Partes del ejercicio:
a – Reescribe el fragmento desde "La xenofobia se" hasta "dice la investigadora." y sustituye "prejuicios" por "estereotipos".
b – Responde brevemente según el fragmento:
(i) ¿En qué año cerró las fronteras el gobierno de Iván Duque?
(ii) ¿Con cuánto tiempo de cárcel se penaliza el aborto en Venezuela?
(iii) ¿Cuál fue la barrera durante las restricciones por el coronavirus?

Fragmento del texto:
──────────────────────────────

El informe, que será presentado este miércoles, analizó dos momentos: antes de la pandemia y durante ella. En 2018, el principal obstáculo era que no estaban regularizadas; un temor que se agudizó en 2019 cuando el gobierno de Iván Duque cerró las fronteras y la crisis venezolana era aún más profunda. Durante las restricciones por el coronavirus, con el sistema de salud abocado a la mitigación del virus, la barrera fue el acceso al servicio.
“Hay unas barreras persistentes en los dos momentos que son la xenofobia y la falta de información. Dado que en Venezuela el aborto es ilegal, excepto el terapéutico, y está penalizado de 6 meses a 2 años de cárcel, las mujeres creen que es el mismo estatus acá en Colombia”, explica Juliana Martínez Londoño, PhD en Ciencias Humanas y Sociales y Exsecretaria de Mujeres en Medellín. Y esa desinformación les juega en contra: temen ser deportadas o interactuar con alguna autoridad policial que tenga efectos en su permanencia en el país.
La xenofobia se expresa no solo en el acceso de la interrupción voluntaria del embarazo, sino también a la hora de ser atendidas en trabajo de parto. “Existen prejuicios de que estas mujeres tienen más hijos, cambian más de pareja o que no saben cómo es la anticoncepción, ahí evidentemente hay xenofobia”, dice la investigadora.

──────────────────────────────

Datos mostrados:
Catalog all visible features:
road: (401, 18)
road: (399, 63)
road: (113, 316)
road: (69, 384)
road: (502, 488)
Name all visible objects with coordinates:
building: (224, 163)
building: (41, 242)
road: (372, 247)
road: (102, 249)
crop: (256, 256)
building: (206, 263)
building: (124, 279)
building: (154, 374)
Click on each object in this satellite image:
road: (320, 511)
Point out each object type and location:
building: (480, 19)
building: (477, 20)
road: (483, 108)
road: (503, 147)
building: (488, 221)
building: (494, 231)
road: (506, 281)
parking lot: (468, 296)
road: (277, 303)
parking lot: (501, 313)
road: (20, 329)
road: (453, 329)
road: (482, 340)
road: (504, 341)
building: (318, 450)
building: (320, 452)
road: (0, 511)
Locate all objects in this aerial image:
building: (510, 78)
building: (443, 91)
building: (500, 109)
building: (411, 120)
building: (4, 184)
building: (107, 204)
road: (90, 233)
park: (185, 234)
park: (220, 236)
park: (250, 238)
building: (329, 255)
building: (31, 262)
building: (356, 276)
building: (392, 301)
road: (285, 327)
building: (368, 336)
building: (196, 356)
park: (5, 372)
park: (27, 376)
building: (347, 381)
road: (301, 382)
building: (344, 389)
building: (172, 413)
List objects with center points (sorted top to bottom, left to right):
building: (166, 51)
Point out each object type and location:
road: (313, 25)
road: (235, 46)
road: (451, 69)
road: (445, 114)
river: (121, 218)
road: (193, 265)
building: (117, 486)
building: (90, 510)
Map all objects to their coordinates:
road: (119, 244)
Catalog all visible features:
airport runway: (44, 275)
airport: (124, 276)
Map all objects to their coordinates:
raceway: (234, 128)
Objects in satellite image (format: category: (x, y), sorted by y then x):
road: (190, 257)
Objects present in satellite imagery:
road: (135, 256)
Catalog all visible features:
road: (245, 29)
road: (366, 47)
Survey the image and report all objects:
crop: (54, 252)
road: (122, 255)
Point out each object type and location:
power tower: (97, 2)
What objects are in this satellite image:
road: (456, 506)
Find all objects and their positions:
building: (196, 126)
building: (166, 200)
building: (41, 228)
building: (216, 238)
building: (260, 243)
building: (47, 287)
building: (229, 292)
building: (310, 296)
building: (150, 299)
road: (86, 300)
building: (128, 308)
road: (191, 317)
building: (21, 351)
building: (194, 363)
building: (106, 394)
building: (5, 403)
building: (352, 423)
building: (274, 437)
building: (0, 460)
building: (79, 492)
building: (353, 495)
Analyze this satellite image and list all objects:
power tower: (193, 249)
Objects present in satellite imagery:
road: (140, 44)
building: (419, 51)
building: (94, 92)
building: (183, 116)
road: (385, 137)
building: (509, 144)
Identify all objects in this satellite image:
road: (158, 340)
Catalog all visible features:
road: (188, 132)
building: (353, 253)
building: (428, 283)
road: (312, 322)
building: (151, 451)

──────────────────────────────

Respuestas:
a –
La xenofobia se expresa no solo en el acceso de la interrupción voluntaria del embarazo, sino también a la hora de ser atendidas en trabajo de parto. “Existen estereotipos de que estas mujeres tienen más hijos, cambian más de pareja o que no saben cómo es la anticoncepción, ahí evidentemente hay xenofobia”, dice la investigadora.

b –
(i) En 2019.
(ii) De 6 meses a 2 años.
(iii) El acceso al servicio.